**WHAT THE TASK REQUIRES:** Stop after the line containing "(477, 382) none": print each line exactly from the first line of the listing up to that point.

***** DATA TO EXAMINE *****

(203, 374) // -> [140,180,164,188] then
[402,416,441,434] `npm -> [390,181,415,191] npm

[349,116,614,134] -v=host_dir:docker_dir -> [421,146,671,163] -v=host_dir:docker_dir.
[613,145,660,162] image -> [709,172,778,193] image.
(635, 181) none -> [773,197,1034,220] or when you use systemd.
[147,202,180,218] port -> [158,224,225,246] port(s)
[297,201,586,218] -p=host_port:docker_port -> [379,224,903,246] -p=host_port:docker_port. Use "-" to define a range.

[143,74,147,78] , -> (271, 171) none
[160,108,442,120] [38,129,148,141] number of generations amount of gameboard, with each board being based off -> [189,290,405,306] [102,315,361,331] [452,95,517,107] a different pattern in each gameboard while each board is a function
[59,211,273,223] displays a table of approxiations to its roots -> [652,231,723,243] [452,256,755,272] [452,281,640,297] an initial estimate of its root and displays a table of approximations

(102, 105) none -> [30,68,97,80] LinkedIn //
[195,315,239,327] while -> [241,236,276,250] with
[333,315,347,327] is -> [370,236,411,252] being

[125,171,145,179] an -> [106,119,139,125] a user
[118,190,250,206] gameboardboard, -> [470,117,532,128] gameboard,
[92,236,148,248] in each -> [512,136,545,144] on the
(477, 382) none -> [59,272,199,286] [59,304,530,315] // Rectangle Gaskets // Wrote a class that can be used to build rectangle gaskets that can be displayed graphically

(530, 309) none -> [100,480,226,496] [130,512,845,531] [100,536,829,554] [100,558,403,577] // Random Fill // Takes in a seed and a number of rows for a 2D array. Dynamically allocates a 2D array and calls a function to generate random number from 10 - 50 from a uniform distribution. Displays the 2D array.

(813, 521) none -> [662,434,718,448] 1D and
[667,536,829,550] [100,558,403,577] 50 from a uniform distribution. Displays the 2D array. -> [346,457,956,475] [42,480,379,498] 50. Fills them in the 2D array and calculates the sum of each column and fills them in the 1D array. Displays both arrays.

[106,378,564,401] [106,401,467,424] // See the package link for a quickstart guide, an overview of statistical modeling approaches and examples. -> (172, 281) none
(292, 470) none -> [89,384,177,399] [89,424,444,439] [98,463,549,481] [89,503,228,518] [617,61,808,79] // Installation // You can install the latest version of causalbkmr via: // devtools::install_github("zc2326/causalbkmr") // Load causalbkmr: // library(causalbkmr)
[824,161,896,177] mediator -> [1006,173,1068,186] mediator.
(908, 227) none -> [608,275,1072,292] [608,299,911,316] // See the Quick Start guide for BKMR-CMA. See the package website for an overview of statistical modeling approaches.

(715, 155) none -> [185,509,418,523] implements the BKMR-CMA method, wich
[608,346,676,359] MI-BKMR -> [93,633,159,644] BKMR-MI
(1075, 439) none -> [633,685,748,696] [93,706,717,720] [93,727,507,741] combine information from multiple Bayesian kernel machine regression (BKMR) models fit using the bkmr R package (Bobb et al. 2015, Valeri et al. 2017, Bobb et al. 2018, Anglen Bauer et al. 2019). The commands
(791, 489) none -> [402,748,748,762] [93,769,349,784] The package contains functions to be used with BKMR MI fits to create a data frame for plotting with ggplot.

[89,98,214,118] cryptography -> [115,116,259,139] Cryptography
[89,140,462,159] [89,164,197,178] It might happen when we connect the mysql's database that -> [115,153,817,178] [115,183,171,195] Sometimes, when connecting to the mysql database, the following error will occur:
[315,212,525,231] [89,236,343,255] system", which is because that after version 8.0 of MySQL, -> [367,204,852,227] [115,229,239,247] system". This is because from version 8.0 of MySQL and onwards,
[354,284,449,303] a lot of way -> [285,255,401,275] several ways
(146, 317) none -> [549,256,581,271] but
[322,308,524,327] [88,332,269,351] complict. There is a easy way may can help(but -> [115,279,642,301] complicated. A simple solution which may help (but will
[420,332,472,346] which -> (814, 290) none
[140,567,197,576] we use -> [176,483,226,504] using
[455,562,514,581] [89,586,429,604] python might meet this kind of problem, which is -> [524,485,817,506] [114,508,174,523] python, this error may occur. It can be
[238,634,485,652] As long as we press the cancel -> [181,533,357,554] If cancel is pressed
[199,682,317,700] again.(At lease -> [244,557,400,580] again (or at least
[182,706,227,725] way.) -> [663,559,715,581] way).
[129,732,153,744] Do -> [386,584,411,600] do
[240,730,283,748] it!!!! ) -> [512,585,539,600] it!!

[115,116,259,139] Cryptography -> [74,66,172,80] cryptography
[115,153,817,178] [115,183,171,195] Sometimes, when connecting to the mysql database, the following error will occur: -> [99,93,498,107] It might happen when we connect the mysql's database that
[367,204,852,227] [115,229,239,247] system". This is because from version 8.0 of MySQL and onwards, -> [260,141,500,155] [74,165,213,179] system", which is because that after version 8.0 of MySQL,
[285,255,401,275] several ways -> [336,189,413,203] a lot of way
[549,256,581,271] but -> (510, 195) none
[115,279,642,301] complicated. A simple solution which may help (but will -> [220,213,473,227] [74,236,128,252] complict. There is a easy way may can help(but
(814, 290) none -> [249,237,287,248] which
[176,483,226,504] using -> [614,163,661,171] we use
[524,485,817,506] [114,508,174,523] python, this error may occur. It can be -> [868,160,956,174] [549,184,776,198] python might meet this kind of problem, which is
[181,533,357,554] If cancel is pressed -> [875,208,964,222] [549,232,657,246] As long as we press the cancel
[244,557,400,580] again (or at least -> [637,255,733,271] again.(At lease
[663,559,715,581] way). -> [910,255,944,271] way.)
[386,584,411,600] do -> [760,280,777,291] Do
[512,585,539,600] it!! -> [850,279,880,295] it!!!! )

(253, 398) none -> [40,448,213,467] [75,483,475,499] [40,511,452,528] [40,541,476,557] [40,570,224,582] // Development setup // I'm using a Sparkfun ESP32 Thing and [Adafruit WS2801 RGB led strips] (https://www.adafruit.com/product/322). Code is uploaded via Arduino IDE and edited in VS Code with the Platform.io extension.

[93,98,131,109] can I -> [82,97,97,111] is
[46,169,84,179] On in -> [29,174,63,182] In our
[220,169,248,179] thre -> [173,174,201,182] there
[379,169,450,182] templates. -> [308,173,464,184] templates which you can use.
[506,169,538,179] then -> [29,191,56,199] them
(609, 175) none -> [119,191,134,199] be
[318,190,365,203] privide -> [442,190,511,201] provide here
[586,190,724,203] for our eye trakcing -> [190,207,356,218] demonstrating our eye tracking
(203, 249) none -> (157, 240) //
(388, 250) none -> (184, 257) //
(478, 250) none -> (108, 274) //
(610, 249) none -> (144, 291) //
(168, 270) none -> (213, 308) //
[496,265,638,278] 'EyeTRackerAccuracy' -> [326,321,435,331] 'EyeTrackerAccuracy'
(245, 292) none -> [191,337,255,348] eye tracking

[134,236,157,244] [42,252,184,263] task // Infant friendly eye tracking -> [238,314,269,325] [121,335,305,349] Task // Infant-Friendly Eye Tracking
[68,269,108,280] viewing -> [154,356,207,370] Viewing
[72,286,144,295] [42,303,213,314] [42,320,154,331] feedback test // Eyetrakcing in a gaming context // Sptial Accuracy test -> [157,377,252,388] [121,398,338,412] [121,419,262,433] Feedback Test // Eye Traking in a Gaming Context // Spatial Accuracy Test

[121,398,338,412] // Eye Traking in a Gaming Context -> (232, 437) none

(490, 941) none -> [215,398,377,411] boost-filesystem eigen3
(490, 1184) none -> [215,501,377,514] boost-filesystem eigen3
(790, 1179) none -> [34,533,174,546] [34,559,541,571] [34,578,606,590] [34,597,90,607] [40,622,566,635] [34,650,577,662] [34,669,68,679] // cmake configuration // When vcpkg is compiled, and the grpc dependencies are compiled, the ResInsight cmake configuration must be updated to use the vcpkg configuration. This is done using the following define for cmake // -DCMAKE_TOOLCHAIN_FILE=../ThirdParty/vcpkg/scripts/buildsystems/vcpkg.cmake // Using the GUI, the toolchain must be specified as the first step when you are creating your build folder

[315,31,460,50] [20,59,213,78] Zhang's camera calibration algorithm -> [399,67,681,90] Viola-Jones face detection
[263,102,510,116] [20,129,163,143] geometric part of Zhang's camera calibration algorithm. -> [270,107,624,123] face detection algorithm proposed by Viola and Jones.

*****

**WRITTEN SOLUTION:**
(203, 374) // -> [140,180,164,188] then
[402,416,441,434] `npm -> [390,181,415,191] npm

[349,116,614,134] -v=host_dir:docker_dir -> [421,146,671,163] -v=host_dir:docker_dir.
[613,145,660,162] image -> [709,172,778,193] image.
(635, 181) none -> [773,197,1034,220] or when you use systemd.
[147,202,180,218] port -> [158,224,225,246] port(s)
[297,201,586,218] -p=host_port:docker_port -> [379,224,903,246] -p=host_port:docker_port. Use "-" to define a range.

[143,74,147,78] , -> (271, 171) none
[160,108,442,120] [38,129,148,141] number of generations amount of gameboard, with each board being based off -> [189,290,405,306] [102,315,361,331] [452,95,517,107] a different pattern in each gameboard while each board is a function
[59,211,273,223] displays a table of approxiations to its roots -> [652,231,723,243] [452,256,755,272] [452,281,640,297] an initial estimate of its root and displays a table of approximations

(102, 105) none -> [30,68,97,80] LinkedIn //
[195,315,239,327] while -> [241,236,276,250] with
[333,315,347,327] is -> [370,236,411,252] being

[125,171,145,179] an -> [106,119,139,125] a user
[118,190,250,206] gameboardboard, -> [470,117,532,128] gameboard,
[92,236,148,248] in each -> [512,136,545,144] on the
(477, 382) none -> [59,272,199,286] [59,304,530,315] // Rectangle Gaskets // Wrote a class that can be used to build rectangle gaskets that can be displayed graphically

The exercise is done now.